• [PROBLEM]: Reproduce verbatim the portion of the mailing-list message below that runs from "On Tue, 07 Oct" down to "go to /dev/null.".

• [DOCUMENT TEXT]:

On Tue, 07 Oct 2014 13:08:15 +0200
Peter Nieman <gmane-a...@t-online.de> wrote:

> On 07/10/14 07:23, Steve Litt wrote:
> > These are nowhere near a verbatim repeat of what the Listmaster
> > said, but if these two things are what he meant, well, I can live
> > with that, always assuming it's enforced uniformly and posters are
> > notified when their posts go to /dev/null.
> >
> > I'll try hard to conform to the preceding two principles from now
> > on.
> 
> So you will be practising self-censorship? That's exactly what
> censors want, and it's the opposite of freedom. (Note: I'm not
> referring to Debian in particular.)

Hi Peter,

Self-censorship is one way of characterizing it. Another
characterization would be sticking to the facts. 

A third characterization would be acting consistently. I strongly
believe in being nice, and sticking to the facts, not discussing
personalities or personal motivations.

I need to bend my personalities and personal motivations principle a
little bit, because of the elephant in the room: I, and at least
several others, no longer trust the motivations of those who lead
Debian. And the way Redhat has worked this, systemd-less alternatives
are few and far between, with upstreams actually being urged to require
systemd, so simply going to another distro is difficult. Had the Debian
committee considered all options, and rejected the monolithic
entanglement and dependency mess of systemd, Ubuntu would have done that
too, and Red Hat couldn't have exercised a Microsoft like monopoly over
Linux.

• [PROVIDED RECORDS]:
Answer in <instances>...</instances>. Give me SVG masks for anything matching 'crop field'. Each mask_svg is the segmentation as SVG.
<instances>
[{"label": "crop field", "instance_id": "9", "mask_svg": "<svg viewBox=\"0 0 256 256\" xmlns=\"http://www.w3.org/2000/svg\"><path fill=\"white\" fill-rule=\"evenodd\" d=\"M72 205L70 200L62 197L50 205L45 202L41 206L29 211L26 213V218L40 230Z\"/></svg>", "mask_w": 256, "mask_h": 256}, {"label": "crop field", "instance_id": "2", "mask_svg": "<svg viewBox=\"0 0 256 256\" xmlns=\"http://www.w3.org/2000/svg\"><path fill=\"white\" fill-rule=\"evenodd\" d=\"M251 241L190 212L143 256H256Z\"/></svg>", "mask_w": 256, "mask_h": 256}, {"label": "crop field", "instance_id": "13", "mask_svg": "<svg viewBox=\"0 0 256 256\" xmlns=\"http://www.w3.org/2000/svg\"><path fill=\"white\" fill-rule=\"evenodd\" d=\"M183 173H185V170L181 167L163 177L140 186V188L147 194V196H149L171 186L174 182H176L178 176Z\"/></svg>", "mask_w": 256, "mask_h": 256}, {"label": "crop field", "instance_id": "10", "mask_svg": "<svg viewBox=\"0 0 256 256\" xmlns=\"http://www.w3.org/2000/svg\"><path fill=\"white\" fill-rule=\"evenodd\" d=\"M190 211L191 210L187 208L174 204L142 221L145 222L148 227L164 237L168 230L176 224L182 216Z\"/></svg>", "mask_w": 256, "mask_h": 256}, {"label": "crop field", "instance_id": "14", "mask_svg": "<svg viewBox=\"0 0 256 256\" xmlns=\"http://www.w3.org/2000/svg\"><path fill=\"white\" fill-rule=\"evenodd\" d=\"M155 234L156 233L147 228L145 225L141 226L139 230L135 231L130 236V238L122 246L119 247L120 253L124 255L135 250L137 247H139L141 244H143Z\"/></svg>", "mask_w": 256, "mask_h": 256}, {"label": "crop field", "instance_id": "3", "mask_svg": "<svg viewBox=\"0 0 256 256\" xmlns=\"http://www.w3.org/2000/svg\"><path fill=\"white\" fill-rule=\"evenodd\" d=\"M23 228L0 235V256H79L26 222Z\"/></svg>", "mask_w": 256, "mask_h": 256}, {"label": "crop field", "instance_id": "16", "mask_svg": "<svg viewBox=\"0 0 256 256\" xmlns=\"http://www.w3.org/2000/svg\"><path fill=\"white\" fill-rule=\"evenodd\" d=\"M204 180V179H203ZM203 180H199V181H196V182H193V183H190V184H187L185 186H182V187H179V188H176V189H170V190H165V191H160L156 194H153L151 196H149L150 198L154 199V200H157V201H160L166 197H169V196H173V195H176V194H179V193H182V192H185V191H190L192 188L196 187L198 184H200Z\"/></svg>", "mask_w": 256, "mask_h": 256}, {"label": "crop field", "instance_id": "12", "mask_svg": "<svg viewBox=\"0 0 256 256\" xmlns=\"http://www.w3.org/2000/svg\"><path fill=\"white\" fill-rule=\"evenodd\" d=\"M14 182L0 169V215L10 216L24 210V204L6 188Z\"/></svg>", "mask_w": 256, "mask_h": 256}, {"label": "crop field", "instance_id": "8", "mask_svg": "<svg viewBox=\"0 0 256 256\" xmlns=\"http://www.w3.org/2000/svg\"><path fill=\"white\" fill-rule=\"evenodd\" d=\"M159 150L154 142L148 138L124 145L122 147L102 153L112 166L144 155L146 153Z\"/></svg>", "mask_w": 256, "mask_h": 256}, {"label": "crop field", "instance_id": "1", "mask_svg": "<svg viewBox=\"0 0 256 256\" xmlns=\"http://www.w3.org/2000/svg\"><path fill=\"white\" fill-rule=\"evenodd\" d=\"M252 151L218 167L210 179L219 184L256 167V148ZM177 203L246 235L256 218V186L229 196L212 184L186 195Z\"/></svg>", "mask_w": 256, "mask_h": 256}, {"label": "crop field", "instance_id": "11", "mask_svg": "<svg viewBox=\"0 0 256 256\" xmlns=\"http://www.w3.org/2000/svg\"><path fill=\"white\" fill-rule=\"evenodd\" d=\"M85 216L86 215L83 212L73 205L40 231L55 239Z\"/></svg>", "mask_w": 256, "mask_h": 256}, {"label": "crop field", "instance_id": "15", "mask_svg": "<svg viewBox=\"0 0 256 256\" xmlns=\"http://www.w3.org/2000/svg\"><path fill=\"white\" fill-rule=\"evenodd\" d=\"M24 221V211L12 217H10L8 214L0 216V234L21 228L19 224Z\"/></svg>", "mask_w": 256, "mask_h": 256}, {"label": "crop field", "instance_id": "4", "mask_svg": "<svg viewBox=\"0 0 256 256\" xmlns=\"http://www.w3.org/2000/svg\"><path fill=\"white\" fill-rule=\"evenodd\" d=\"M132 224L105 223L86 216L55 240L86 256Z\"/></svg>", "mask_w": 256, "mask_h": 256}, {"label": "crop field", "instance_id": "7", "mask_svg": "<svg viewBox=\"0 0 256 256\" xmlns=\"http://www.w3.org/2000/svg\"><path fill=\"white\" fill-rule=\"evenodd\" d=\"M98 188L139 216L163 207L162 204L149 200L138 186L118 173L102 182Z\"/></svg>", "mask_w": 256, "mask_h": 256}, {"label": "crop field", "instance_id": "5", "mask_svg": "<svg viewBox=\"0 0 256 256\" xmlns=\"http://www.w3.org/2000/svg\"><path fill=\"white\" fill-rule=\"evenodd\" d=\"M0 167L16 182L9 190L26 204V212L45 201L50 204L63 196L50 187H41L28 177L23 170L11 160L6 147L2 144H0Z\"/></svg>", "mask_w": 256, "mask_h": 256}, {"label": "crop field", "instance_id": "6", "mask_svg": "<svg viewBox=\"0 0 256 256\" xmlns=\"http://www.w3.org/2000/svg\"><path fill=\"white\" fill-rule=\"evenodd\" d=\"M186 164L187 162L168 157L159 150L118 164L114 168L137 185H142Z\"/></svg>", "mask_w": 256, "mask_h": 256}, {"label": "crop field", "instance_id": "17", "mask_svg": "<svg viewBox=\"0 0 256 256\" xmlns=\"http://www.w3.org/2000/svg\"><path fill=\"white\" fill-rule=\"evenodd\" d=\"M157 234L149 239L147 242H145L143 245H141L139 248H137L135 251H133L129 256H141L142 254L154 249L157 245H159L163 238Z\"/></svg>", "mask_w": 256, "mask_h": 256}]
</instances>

* * *

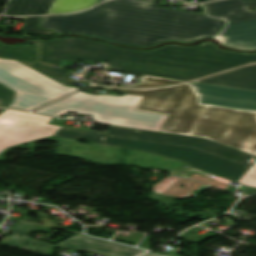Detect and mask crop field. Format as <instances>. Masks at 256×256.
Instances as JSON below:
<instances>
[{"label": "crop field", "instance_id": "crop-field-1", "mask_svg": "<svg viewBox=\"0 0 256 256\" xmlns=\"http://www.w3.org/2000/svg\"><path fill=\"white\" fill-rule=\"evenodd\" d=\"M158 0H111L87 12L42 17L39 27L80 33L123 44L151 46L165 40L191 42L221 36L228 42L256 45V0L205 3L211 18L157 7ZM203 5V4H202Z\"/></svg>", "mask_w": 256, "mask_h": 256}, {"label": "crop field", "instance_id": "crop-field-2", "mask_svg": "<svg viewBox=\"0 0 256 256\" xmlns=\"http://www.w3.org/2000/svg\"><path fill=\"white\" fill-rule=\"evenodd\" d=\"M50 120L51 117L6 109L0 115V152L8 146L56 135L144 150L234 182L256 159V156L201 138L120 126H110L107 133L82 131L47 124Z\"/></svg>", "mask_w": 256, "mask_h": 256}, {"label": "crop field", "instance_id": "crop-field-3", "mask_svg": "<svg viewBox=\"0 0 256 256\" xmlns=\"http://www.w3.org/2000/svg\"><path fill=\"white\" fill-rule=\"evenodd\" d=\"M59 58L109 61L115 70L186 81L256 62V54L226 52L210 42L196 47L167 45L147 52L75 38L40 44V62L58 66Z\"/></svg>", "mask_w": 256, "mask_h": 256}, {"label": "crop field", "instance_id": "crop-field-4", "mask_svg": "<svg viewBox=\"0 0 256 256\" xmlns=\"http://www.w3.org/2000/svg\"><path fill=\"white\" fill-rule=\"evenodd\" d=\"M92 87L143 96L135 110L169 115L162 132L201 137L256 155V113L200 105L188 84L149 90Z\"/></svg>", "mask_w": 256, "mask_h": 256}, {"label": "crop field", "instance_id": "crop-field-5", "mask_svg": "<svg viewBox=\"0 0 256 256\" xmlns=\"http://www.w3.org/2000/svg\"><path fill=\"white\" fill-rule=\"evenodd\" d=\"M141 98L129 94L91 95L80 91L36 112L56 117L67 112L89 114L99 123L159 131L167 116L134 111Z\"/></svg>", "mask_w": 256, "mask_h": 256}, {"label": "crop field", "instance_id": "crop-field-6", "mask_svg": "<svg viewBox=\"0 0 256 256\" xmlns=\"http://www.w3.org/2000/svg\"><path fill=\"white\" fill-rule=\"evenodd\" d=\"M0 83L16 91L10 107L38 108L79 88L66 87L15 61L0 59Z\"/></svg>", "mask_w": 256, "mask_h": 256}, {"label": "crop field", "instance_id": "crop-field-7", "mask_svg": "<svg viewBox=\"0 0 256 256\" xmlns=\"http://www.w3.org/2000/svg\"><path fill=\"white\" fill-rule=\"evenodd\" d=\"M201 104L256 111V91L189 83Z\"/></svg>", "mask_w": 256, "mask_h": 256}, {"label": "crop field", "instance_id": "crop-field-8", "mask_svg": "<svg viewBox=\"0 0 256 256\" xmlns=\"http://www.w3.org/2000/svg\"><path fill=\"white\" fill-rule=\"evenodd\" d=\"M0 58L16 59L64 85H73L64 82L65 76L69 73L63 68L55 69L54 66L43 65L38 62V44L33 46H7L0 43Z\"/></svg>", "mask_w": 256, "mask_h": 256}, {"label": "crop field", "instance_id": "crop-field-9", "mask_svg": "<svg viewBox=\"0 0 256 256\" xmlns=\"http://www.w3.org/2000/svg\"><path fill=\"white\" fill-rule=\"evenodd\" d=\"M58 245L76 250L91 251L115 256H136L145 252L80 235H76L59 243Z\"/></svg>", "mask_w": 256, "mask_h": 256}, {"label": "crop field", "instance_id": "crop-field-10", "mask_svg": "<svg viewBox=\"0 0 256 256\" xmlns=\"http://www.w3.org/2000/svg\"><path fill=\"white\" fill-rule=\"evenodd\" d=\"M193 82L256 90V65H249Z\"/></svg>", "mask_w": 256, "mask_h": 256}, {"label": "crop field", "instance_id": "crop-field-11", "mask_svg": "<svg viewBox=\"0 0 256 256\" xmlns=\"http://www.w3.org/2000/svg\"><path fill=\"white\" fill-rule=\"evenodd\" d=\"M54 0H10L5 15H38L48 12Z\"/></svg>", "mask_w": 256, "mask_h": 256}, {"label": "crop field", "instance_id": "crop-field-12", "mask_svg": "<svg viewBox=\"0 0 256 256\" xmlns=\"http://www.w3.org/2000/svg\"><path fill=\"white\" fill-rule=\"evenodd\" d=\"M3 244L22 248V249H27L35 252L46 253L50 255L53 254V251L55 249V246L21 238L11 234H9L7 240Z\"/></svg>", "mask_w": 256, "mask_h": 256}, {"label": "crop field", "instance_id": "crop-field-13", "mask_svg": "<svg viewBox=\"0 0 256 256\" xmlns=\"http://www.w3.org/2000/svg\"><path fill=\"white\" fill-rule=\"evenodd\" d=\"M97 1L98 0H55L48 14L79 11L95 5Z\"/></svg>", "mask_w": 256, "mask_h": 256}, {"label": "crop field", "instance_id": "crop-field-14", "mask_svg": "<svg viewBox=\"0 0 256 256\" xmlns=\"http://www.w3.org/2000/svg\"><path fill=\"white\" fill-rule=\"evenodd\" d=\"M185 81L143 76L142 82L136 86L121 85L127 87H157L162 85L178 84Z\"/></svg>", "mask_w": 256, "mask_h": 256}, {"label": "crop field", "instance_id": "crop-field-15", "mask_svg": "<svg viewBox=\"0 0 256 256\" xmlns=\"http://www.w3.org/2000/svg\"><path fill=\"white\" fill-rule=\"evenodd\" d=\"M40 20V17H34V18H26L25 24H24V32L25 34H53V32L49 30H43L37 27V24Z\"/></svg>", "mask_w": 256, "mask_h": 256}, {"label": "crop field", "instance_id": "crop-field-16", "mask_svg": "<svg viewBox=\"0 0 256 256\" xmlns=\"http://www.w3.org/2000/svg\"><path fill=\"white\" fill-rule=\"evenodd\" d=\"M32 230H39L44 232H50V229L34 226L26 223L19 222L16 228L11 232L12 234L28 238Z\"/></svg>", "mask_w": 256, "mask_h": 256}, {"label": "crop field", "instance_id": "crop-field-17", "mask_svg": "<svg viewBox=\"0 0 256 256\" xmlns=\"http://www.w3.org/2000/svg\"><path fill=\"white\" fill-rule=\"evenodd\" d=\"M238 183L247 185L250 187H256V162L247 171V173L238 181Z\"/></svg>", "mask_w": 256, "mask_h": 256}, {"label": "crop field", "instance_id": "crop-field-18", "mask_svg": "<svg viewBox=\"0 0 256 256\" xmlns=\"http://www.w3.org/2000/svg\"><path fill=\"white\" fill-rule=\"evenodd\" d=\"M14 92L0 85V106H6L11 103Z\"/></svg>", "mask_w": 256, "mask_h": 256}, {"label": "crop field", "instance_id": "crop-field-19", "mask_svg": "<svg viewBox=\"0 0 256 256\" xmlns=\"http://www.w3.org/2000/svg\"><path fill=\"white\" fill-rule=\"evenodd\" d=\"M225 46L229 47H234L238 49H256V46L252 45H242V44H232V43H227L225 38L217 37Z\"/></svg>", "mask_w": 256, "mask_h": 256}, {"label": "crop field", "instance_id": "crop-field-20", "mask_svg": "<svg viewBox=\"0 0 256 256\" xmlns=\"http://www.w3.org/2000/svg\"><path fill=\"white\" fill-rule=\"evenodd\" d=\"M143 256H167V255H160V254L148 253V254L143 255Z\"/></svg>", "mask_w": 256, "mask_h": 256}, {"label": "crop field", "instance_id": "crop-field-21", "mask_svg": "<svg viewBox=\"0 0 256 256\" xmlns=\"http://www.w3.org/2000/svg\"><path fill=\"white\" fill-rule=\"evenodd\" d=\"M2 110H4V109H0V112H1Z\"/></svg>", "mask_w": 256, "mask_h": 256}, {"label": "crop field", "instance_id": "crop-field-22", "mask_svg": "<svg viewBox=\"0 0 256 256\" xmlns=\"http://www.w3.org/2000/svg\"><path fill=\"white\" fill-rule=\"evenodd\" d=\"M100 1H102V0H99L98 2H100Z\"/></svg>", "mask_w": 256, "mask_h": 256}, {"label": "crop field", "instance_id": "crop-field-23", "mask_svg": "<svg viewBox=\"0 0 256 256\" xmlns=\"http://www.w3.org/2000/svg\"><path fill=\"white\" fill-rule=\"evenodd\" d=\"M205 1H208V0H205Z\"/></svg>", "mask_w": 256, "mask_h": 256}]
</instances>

• [SOLVED PROBLEM]:
On Tue, 07 Oct 2014 13:08:15 +0200
Peter Nieman <gmane-a...@t-online.de> wrote:

> On 07/10/14 07:23, Steve Litt wrote:
> > These are nowhere near a verbatim repeat of what the Listmaster
> > said, but if these two things are what he meant, well, I can live
> > with that, always assuming it's enforced uniformly and posters are
> > notified when their posts go to /dev/null.